▶ _Aufgabe_: Gib die folgenden Daten Zeile für Zeile unverändert wieder. Die Bilder lässt du dabei weg.

Gespeicherte Daten
=-=-=

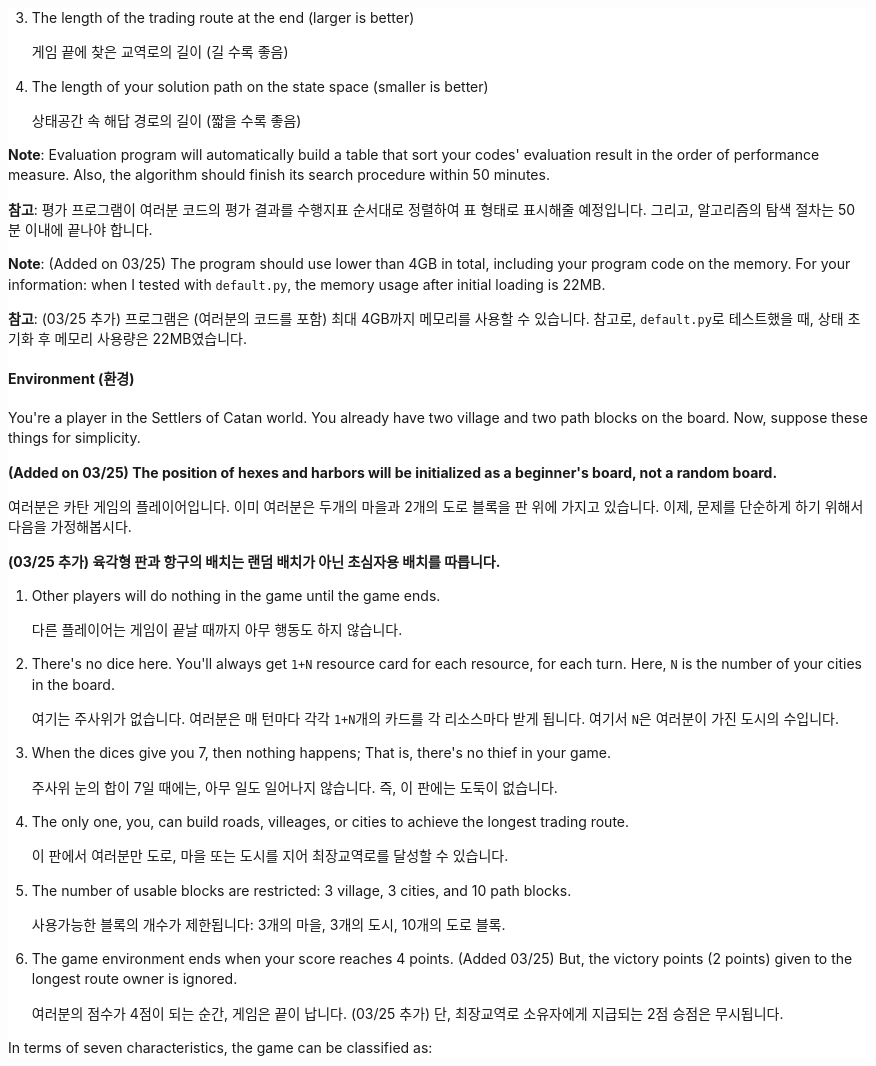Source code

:   3. The length of the trading route at the end (larger is better)

     게임 끝에 찾은 교역로의 길이 (길 수록 좋음)

  4. The length of your solution path on the state space (smaller is better)

     상태공간 속 해답 경로의 길이 (짧을 수록 좋음)

**Note**: Evaluation program will automatically build a table that sort your codes' evaluation result in the order of performance measure. Also, the algorithm should finish its search procedure within 50 minutes.

**참고**: 평가 프로그램이 여러분 코드의 평가 결과를 수행지표 순서대로 정렬하여 표 형태로 표시해줄 예정입니다. 그리고, 알고리즘의 탐색 절차는 50분 이내에 끝나야 합니다.

**Note**: (Added on 03/25) The program should use lower than 4GB in total, including your program code on the memory. For your information: when I tested with `default.py`, the memory usage after initial loading is 22MB.

**참고**: (03/25 추가) 프로그램은 (여러분의 코드를 포함) 최대 4GB까지 메모리를 사용할 수 있습니다. 참고로, `default.py`로 테스트했을 때, 상태 초기화 후 메모리 사용량은 22MB였습니다. 


#### Environment (환경)

You're a player in the Settlers of Catan world. You already have two village and two path blocks on the board. Now, suppose these things for simplicity.

**(Added on 03/25) The position of hexes and harbors will be initialized as a beginner's board, not a random board.**

여러분은 카탄 게임의 플레이어입니다. 이미 여러분은 두개의 마을과 2개의 도로 블록을 판 위에 가지고 있습니다. 이제, 문제를 단순하게 하기 위해서 다음을 가정해봅시다.

**(03/25 추가) 육각형 판과 항구의 배치는 랜덤 배치가 아닌 초심자용 배치를 따릅니다.**

1. Other players will do nothing in the game until the game ends.

   다른 플레이어는 게임이 끝날 때까지 아무 행동도 하지 않습니다.

2. There's no dice here. You'll always get `1+N` resource card for each resource, for each turn. Here, `N` is the number of your cities in the board.

   여기는 주사위가 없습니다. 여러분은 매 턴마다 각각 `1+N`개의 카드를 각 리소스마다 받게 됩니다. 여기서 `N`은 여러분이 가진 도시의 수입니다.

3. When the dices give you 7, then nothing happens; That is, there's no thief in your game.

   주사위 눈의 합이 7일 때에는, 아무 일도 일어나지 않습니다. 즉, 이 판에는 도둑이 없습니다.

4. The only one, you, can build roads, villeages, or cities to achieve the longest trading route.

   이 판에서 여러분만 도로, 마을 또는 도시를 지어 최장교역로를 달성할 수 있습니다.

5. The number of usable blocks are restricted: 3 village, 3 cities, and 10 path blocks.

    사용가능한 블록의 개수가 제한됩니다: 3개의 마을, 3개의 도시, 10개의 도로 블록.

6. The game environment ends when your score reaches 4 points.
   (Added 03/25) But, the victory points (2 points) given to the longest route owner is ignored.

    여러분의 점수가 4점이 되는 순간, 게임은 끝이 납니다.
    (03/25 추가) 단, 최장교역로 소유자에게 지급되는 2점 승점은 무시됩니다.

In terms of seven characteristics, the game can be classified as:
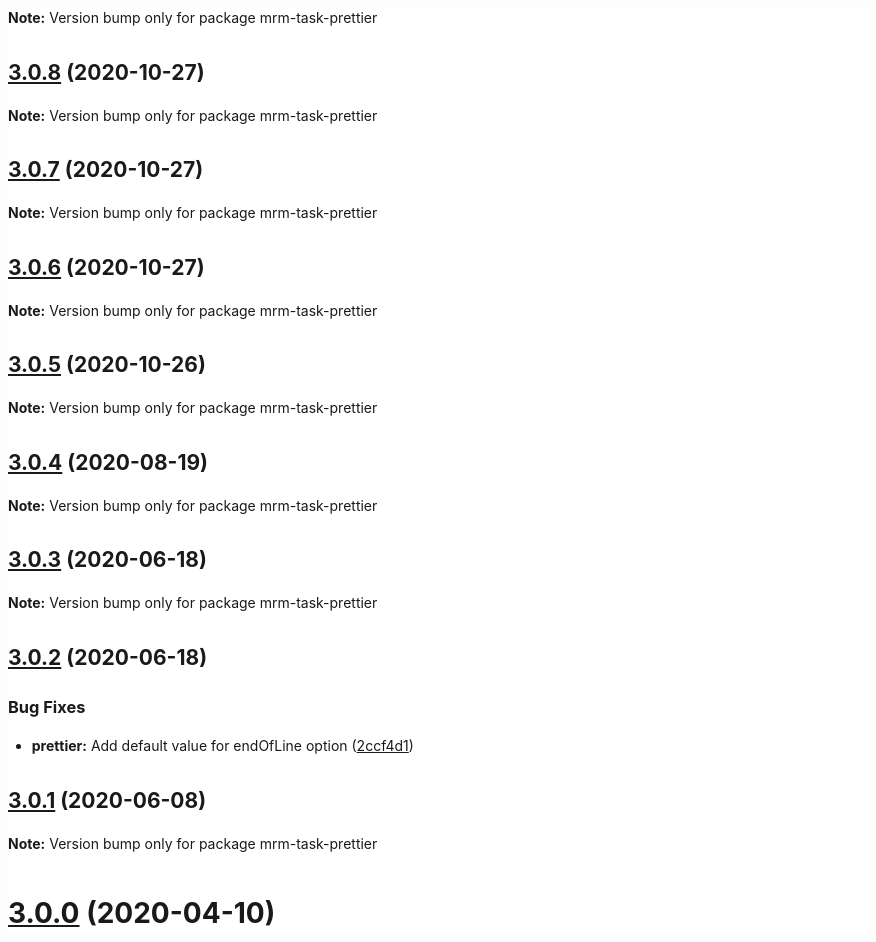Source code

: **Note:** Version bump only for package mrm-task-prettier

## [3.0.8](https://github.com/sapegin/mrm/compare/mrm-task-prettier@3.0.7...mrm-task-prettier@3.0.8) (2020-10-27)

**Note:** Version bump only for package mrm-task-prettier

## [3.0.7](https://github.com/sapegin/mrm/compare/mrm-task-prettier@3.0.6...mrm-task-prettier@3.0.7) (2020-10-27)

**Note:** Version bump only for package mrm-task-prettier

## [3.0.6](https://github.com/sapegin/mrm/compare/mrm-task-prettier@3.0.5...mrm-task-prettier@3.0.6) (2020-10-27)

**Note:** Version bump only for package mrm-task-prettier

## [3.0.5](https://github.com/sapegin/mrm/compare/mrm-task-prettier@3.0.4...mrm-task-prettier@3.0.5) (2020-10-26)

**Note:** Version bump only for package mrm-task-prettier

## [3.0.4](https://github.com/sapegin/mrm/compare/mrm-task-prettier@3.0.3...mrm-task-prettier@3.0.4) (2020-08-19)

**Note:** Version bump only for package mrm-task-prettier

## [3.0.3](https://github.com/sapegin/mrm/compare/mrm-task-prettier@3.0.2...mrm-task-prettier@3.0.3) (2020-06-18)

**Note:** Version bump only for package mrm-task-prettier

## [3.0.2](https://github.com/sapegin/mrm/compare/mrm-task-prettier@3.0.1...mrm-task-prettier@3.0.2) (2020-06-18)

### Bug Fixes

- **prettier:** Add default value for endOfLine option ([2ccf4d1](https://github.com/sapegin/mrm/commit/2ccf4d1131ccbf7e81b3c57d12f67a02dfea7832))

## [3.0.1](https://github.com/sapegin/mrm/compare/mrm-task-prettier@3.0.0...mrm-task-prettier@3.0.1) (2020-06-08)

**Note:** Version bump only for package mrm-task-prettier

# [3.0.0](https://github.com/sapegin/mrm/compare/mrm-task-prettier@2.0.4...mrm-task-prettier@3.0.0) (2020-04-10)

=-=-=

▶ _Antwort_:
Source code

:   3. The length of the trading route at the end (larger is better)

     게임 끝에 찾은 교역로의 길이 (길 수록 좋음)

  4. The length of your solution path on the state space (smaller is better)

     상태공간 속 해답 경로의 길이 (짧을 수록 좋음)

**Note**: Evaluation program will automatically build a table that sort your codes' evaluation result in the order of performance measure. Also, the algorithm should finish its search procedure within 50 minutes.

**참고**: 평가 프로그램이 여러분 코드의 평가 결과를 수행지표 순서대로 정렬하여 표 형태로 표시해줄 예정입니다. 그리고, 알고리즘의 탐색 절차는 50분 이내에 끝나야 합니다.

**Note**: (Added on 03/25) The program should use lower than 4GB in total, including your program code on the memory. For your information: when I tested with `default.py`, the memory usage after initial loading is 22MB.

**참고**: (03/25 추가) 프로그램은 (여러분의 코드를 포함) 최대 4GB까지 메모리를 사용할 수 있습니다. 참고로, `default.py`로 테스트했을 때, 상태 초기화 후 메모리 사용량은 22MB였습니다. 


#### Environment (환경)

You're a player in the Settlers of Catan world. You already have two village and two path blocks on the board. Now, suppose these things for simplicity.

**(Added on 03/25) The position of hexes and harbors will be initialized as a beginner's board, not a random board.**

여러분은 카탄 게임의 플레이어입니다. 이미 여러분은 두개의 마을과 2개의 도로 블록을 판 위에 가지고 있습니다. 이제, 문제를 단순하게 하기 위해서 다음을 가정해봅시다.

**(03/25 추가) 육각형 판과 항구의 배치는 랜덤 배치가 아닌 초심자용 배치를 따릅니다.**

1. Other players will do nothing in the game until the game ends.

   다른 플레이어는 게임이 끝날 때까지 아무 행동도 하지 않습니다.

2. There's no dice here. You'll always get `1+N` resource card for each resource, for each turn. Here, `N` is the number of your cities in the board.

   여기는 주사위가 없습니다. 여러분은 매 턴마다 각각 `1+N`개의 카드를 각 리소스마다 받게 됩니다. 여기서 `N`은 여러분이 가진 도시의 수입니다.

3. When the dices give you 7, then nothing happens; That is, there's no thief in your game.

   주사위 눈의 합이 7일 때에는, 아무 일도 일어나지 않습니다. 즉, 이 판에는 도둑이 없습니다.

4. The only one, you, can build roads, villeages, or cities to achieve the longest trading route.

   이 판에서 여러분만 도로, 마을 또는 도시를 지어 최장교역로를 달성할 수 있습니다.

5. The number of usable blocks are restricted: 3 village, 3 cities, and 10 path blocks.

    사용가능한 블록의 개수가 제한됩니다: 3개의 마을, 3개의 도시, 10개의 도로 블록.

6. The game environment ends when your score reaches 4 points.
   (Added 03/25) But, the victory points (2 points) given to the longest route owner is ignored.

    여러분의 점수가 4점이 되는 순간, 게임은 끝이 납니다.
    (03/25 추가) 단, 최장교역로 소유자에게 지급되는 2점 승점은 무시됩니다.

In terms of seven characteristics, the game can be classified as:
Source code

: **Note:** Version bump only for package mrm-task-prettier

## [3.0.8](https://github.com/sapegin/mrm/compare/mrm-task-prettier@3.0.7...mrm-task-prettier@3.0.8) (2020-10-27)

**Note:** Version bump only for package mrm-task-prettier

## [3.0.7](https://github.com/sapegin/mrm/compare/mrm-task-prettier@3.0.6...mrm-task-prettier@3.0.7) (2020-10-27)

**Note:** Version bump only for package mrm-task-prettier

## [3.0.6](https://github.com/sapegin/mrm/compare/mrm-task-prettier@3.0.5...mrm-task-prettier@3.0.6) (2020-10-27)

**Note:** Version bump only for package mrm-task-prettier

## [3.0.5](https://github.com/sapegin/mrm/compare/mrm-task-prettier@3.0.4...mrm-task-prettier@3.0.5) (2020-10-26)

**Note:** Version bump only for package mrm-task-prettier

## [3.0.4](https://github.com/sapegin/mrm/compare/mrm-task-prettier@3.0.3...mrm-task-prettier@3.0.4) (2020-08-19)

**Note:** Version bump only for package mrm-task-prettier

## [3.0.3](https://github.com/sapegin/mrm/compare/mrm-task-prettier@3.0.2...mrm-task-prettier@3.0.3) (2020-06-18)

**Note:** Version bump only for package mrm-task-prettier

## [3.0.2](https://github.com/sapegin/mrm/compare/mrm-task-prettier@3.0.1...mrm-task-prettier@3.0.2) (2020-06-18)

### Bug Fixes

- **prettier:** Add default value for endOfLine option ([2ccf4d1](https://github.com/sapegin/mrm/commit/2ccf4d1131ccbf7e81b3c57d12f67a02dfea7832))

## [3.0.1](https://github.com/sapegin/mrm/compare/mrm-task-prettier@3.0.0...mrm-task-prettier@3.0.1) (2020-06-08)

**Note:** Version bump only for package mrm-task-prettier

# [3.0.0](https://github.com/sapegin/mrm/compare/mrm-task-prettier@2.0.4...mrm-task-prettier@3.0.0) (2020-04-10)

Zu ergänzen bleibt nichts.